Recent research from UNSW Ageing Futures Institute and Neuroscience Research Australia investigators have highlighted significant gender differences in how cognitive resilience factors influence the risk of mild cognitive impairment (MCI). 

MCI is a condition that affects an individual’s memory and thinking compared to other people their age. In Australia is estimated that those living with MCI is at least twice as common as those living with dementia – however people living with MCI have an increased risk of developing dementia. In addition to ageing, chronic conditions and other lifestyle factors may increase the risk of developing MCI.

The purpose of the following study was to highlight how various factors contribute to cognitive health differences for men and women as people age. The study examined 1,806 participants aged 60 to 66 from the Personality and Total Health (PATH) through life project, and looked at the impact of factors such as educational attainment, occupational skill, verbal intelligence, and leisure activities on MCI risk. Researchers conducted discrete-time survival analyses – adjusting for age and Apolipoprotein E4 status (a gene that increases the risk of developing Alzheimer’s Disease) – to assess these associations.

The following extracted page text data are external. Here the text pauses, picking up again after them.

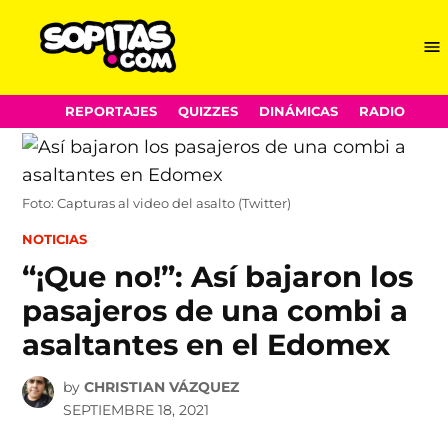
Me
Sopitas.com
Skip
REPORTAJES
QUIZZES
DINÁMICAS
RADIO
to
content
Foto: Capturas al video del asalto (Twitter)
POSTED
NOTICIAS
IN
“¡Que no!”: Así bajaron los
pasajeros de una combi a
asaltantes en el Edomex
by
CHRISTIAN VÁZQUEZ
SEPTIEMBRE 18, 2021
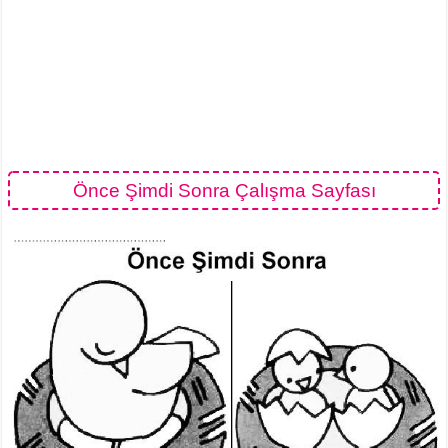
Önce Şimdi Sonra Çalışma Sayfası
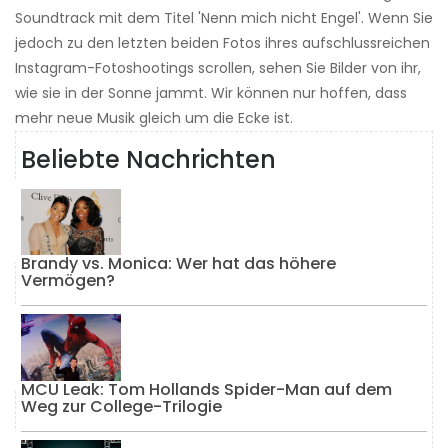
Soundtrack mit dem Titel 'Nenn mich nicht Engel'. Wenn Sie
jedoch zu den letzten beiden Fotos ihres aufschlussreichen
Instagram-Fotoshootings scrollen, sehen Sie Bilder von ihr,
wie sie in der Sonne jammt. Wir können nur hoffen, dass
mehr neue Musik gleich um die Ecke ist.
Beliebte Nachrichten
Brandy vs. Monica: Wer hat das höhere
Vermögen?
MCU Leak: Tom Hollands Spider-Man auf dem
Weg zur College-Trilogie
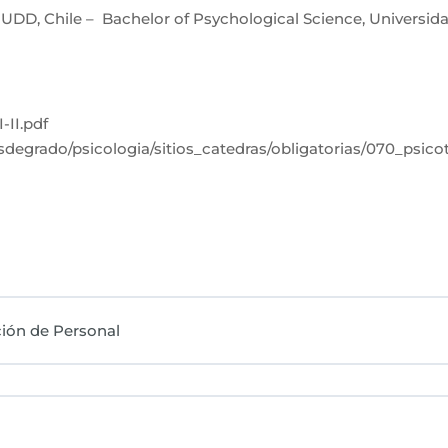
 UDD, Chile – Bachelor of Psychological Science, Universid
-II.pdf
sdegrado/psicologia/sitios_catedras/obligatorias/070_psico
ción de Personal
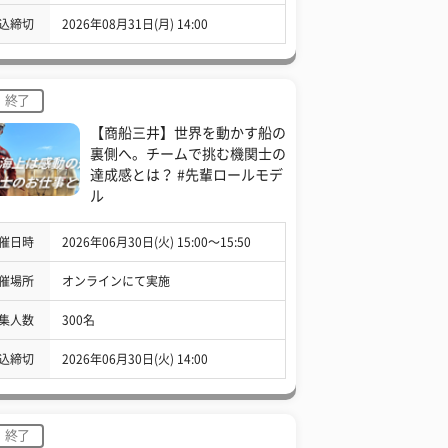
込締切
2026年08月31日(月) 14:00
終了
【商船三井】世界を動かす船の
裏側へ。チームで挑む機関士の
達成感とは？ #先輩ロールモデ
ル
催日時
2026年06月30日(火) 15:00〜15:50
催場所
オンラインにて実施
集人数
300名
込締切
2026年06月30日(火) 14:00
終了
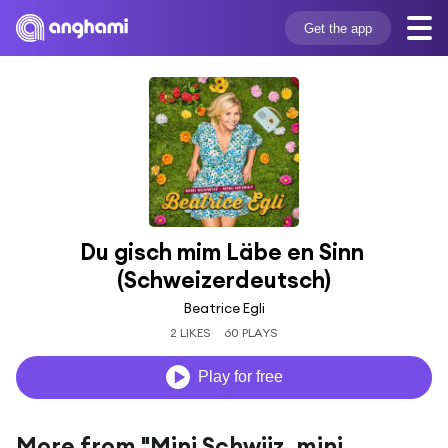
Get the app
Du gisch mim Läbe en Sinn 
(Schweizerdeutsch)
Beatrice Egli
2 LIKES
60 PLAYS
Play for free
More from "Mini Schwiiz, mini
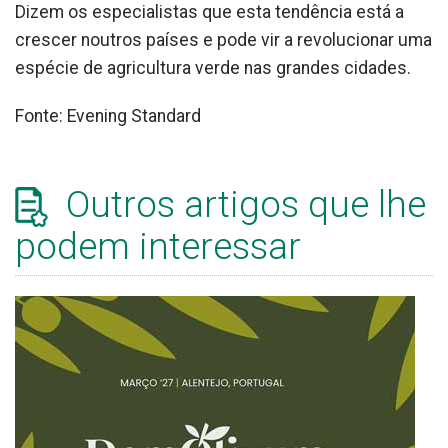
Dizem os especialistas que esta tendência está a
crescer noutros países e pode vir a revolucionar uma
espécie de agricultura verde nas grandes cidades.
Fonte: Evening Standard
Outros artigos que lhe
podem interessar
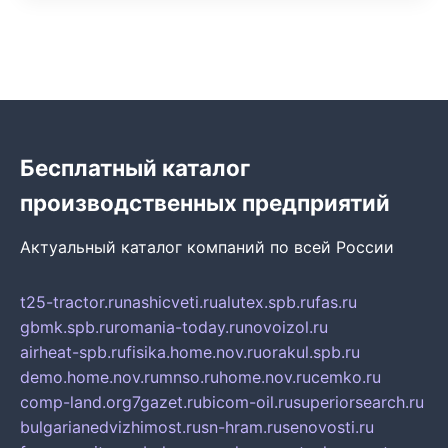
Бесплатный каталог
производственных предприятий
Актуальный каталог компаний по всей России
t25-tractor.ru
nashicveti.ru
alutex.spb.ru
fas.ru
gbmk.spb.ru
romania-today.ru
novoizol.ru
airheat-spb.ru
fisika.home.nov.ru
orakul.spb.ru
demo.home.nov.ru
mnso.ru
home.nov.ru
cemko.ru
comp-land.org
7gazet.ru
bicom-oil.ru
superiorsearch.ru
bulgarianedvizhimost.ru
sn-hram.ru
senovosti.ru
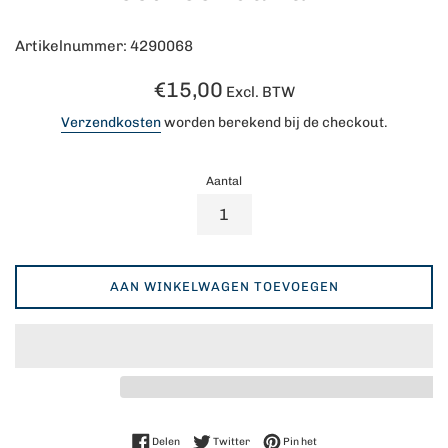
Artikelnummer: 4290068
Normale
€15,00
Excl. BTW
prijs
Verzendkosten
worden berekend bij de checkout.
Aantal
AAN WINKELWAGEN TOEVOEGEN
Delen op Facebook
Twitteren op Twitter
Pinnen op Pinterest
Delen
Twitter
Pin het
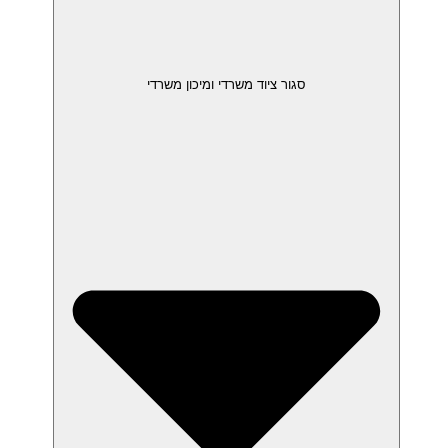
סגור ציוד משרדי ומיכון משרדי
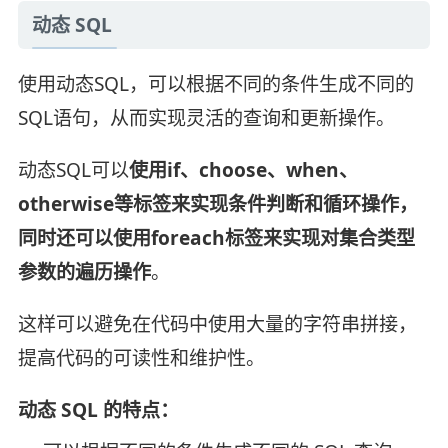
动态 SQL
使用动态SQL，可以根据不同的条件生成不同的
SQL语句，从而实现灵活的查询和更新操作。
动态SQL可以
使用if、choose、when、
otherwise等标签来实现条件判断和循环操作，
同时还可以使用foreach标签来实现对集合类型
参数的遍历操作
。
这样可以避免在代码中使用大量的字符串拼接，
提高代码的可读性和维护性。
动态 SQL 的特点：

A major finding revealed that lower occupational skill was more strongly linked to a higher MCI risk in men than in women. This gender-specific association underscores the importance of considering occupational experiences when addressing cognitive health risks.

“In both men and women, increased leisure activity emerged as a protective factor against MCI. A one standard deviation increase in leisure activity was associated with a 32% reduction in MCI risk. Additionally, higher verbal intelligence scores were linked to a 28% lower risk of MCI, highlighting the protective role of cognitive and intellectual engagement.” says Dr Yvonne Leung, a Postdoctoral Research Fellow at the UNSW School of Psychology.

“While education and occupation are important, engaging in cognitively stimulating leisure activities, such as solving puzzles, playing a musical instrument, or even gardening play a critical role in protecting against MCI for both genders. These findings suggest targeted interventions focusing on cognitive engagement activities could be beneficial in reducing MCI risk across genders.”